The hunter was cleared by local courts “of hunting in a manner endangering other persons.”
If offing a couple of guys isn’t hunting in a manner endangering other persons, I don’t know what would be considered grounds to make a charge like that stick.
Maybe being a bad shot constitutes criminal activity. It’s a moot point in the hunter’s case because he proved to be a superb marksman by killing both men — brothers — with a single bullet.
One might forgive the hunter for shooting the brothers if he had a vision problem, but since he was able to nail the pair with one shot and had a hunting license we can assume his eyesight is pretty good, right?
Nope. In Alberta you can buy a big game hunting license if you are legally blind. That’s correct: it’s possible to be blind and a great hunter.
Almost nothing disqualifies the dedicated hunter. Not only could you be legally blind and get a license, you could also be spastic. You pay your money and gets your license. I feel sorry for anyone with physical handicaps. I don’t, however, think they should be encouraged to operate big game rifles.
The simple act of shooting someone will not disqualify you for a hunting license in Alberta. (However, if you run over a moose with your car, you could forfeit your driver’s license. And you would have a bad driving record.)
You might think that the American hunter set some kind of record, killing two people with a single shot. Well, don’t expect to see the hunter in the Guinness Book of World Records.
In British Columbia, a hunter arose one morning near Macleod Lake. He spied a moose swimming toward him. He raised his trusty rifle and drilled “the moose.” The moose was three people in a canoe and the hunter killed the trio with a single shot. I bet they were surprised. Had they lived they would have been even more surprised to learn that their hunter was set absolutely free.
Every year dozens of people are killed or maimed, mistaken for big game. People foolishly wander into areas where hunters stalk their prey. Other victims might be hanging up their wash and mistaken for bighorn sheep. They might be riding in an automobile and be taken for bear. They might be shagging in a pup tent and inadvertently shot because they look like mating elk. Hunters often dispatch people in national parks. Not very sporting.
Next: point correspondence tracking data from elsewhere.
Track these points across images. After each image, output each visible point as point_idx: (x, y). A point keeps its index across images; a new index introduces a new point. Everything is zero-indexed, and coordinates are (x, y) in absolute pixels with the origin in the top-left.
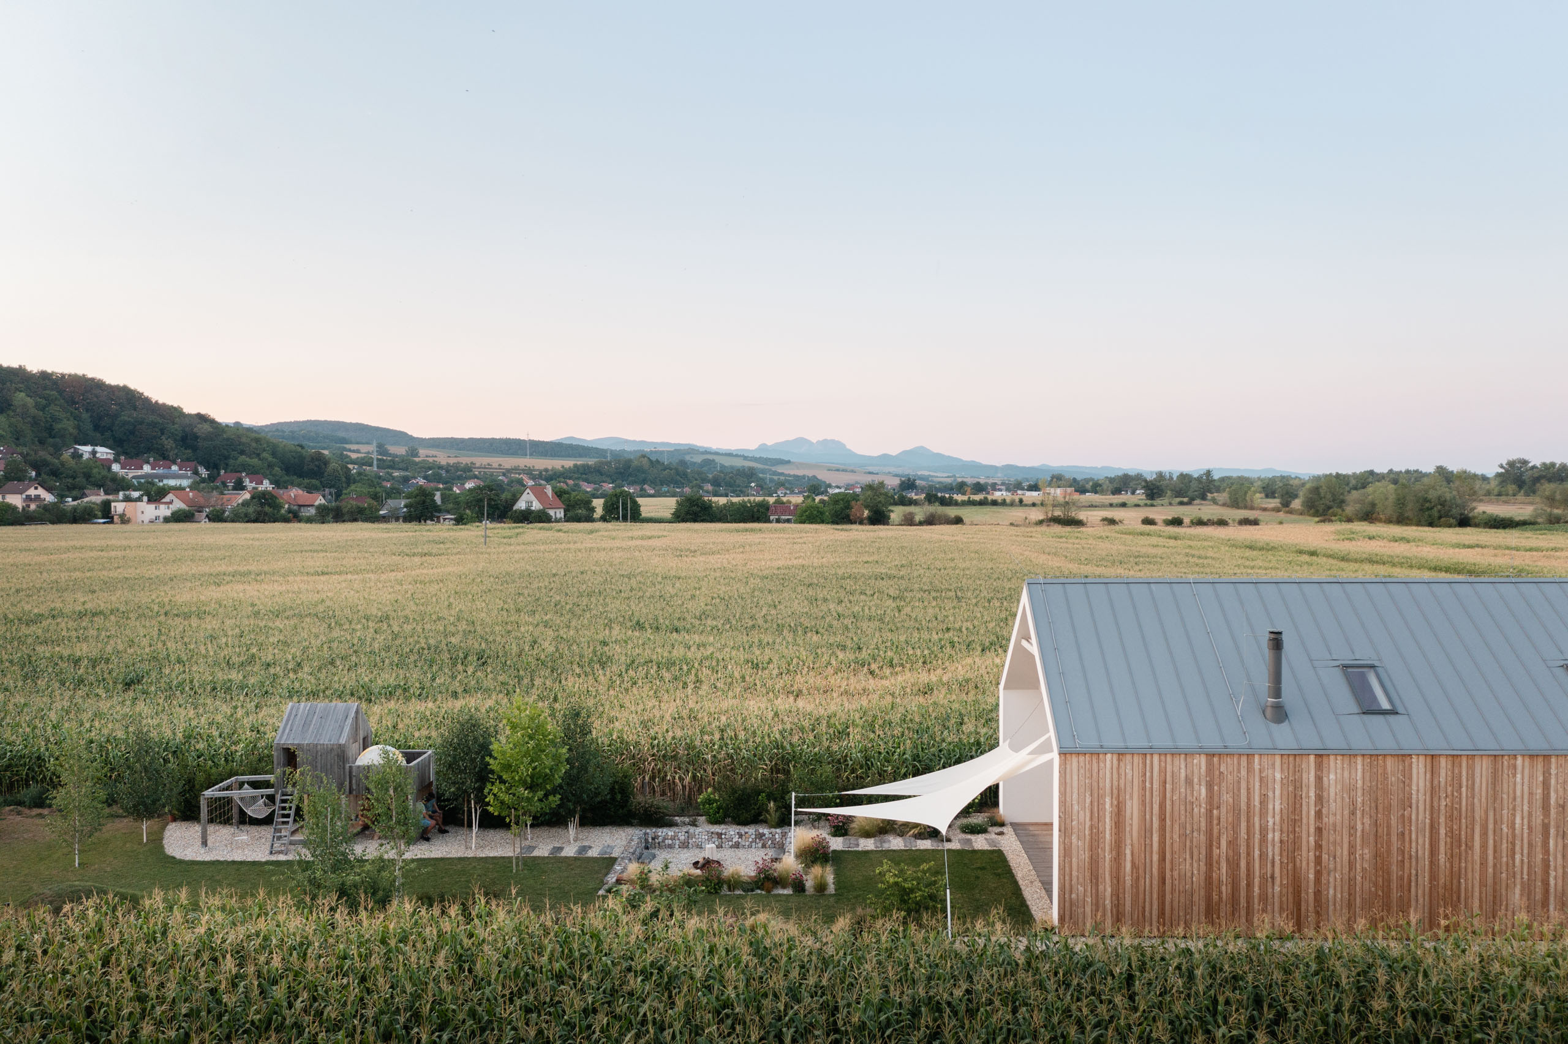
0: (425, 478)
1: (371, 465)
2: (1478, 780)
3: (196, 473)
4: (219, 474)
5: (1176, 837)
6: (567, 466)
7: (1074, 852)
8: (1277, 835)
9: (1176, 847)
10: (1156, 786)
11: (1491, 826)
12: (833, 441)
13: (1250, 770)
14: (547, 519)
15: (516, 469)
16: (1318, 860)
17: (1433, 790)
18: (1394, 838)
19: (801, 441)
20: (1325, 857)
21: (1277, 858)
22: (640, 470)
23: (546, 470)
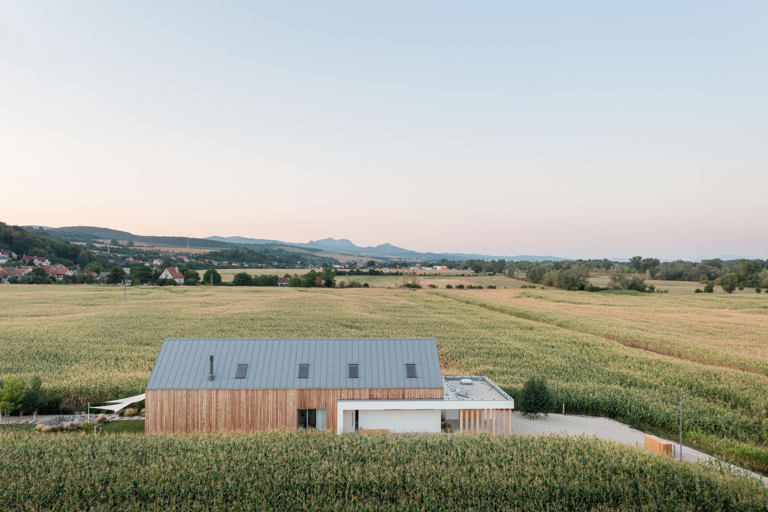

Hunters don’t always shoot people. A friend of mine swears that his uncle painted “bull” on his prize Hereford the day before hunting season. He found the animal with a bullet in its head and the word “dead” in front of the word “bull.” Hunters are a laugh a minute.
Even hunters are shot, mistaken for fastidious moose wearing red vests.
Only one lesson seems evident. If you murder someone and the law catches you, you’ll probably serve life.
However, if you kill your wife, husband or anyone else while hunting you’ll be fine. The courts make it easy for you to prove you were not endangering people simply because you shot them or blew off one or several of their appendages. Next year you’ll get another hunting license.
A few words of advice. If you don’t want to get shot this fall, leave Canada. If you must stay, avoid canoeing with two other passengers. And to be extra safe, trade in your all-terrain vehicle for flak jackets.
The same rules will apply next year but the weapon that kills you will be registered by our ever-watchful Canadian government.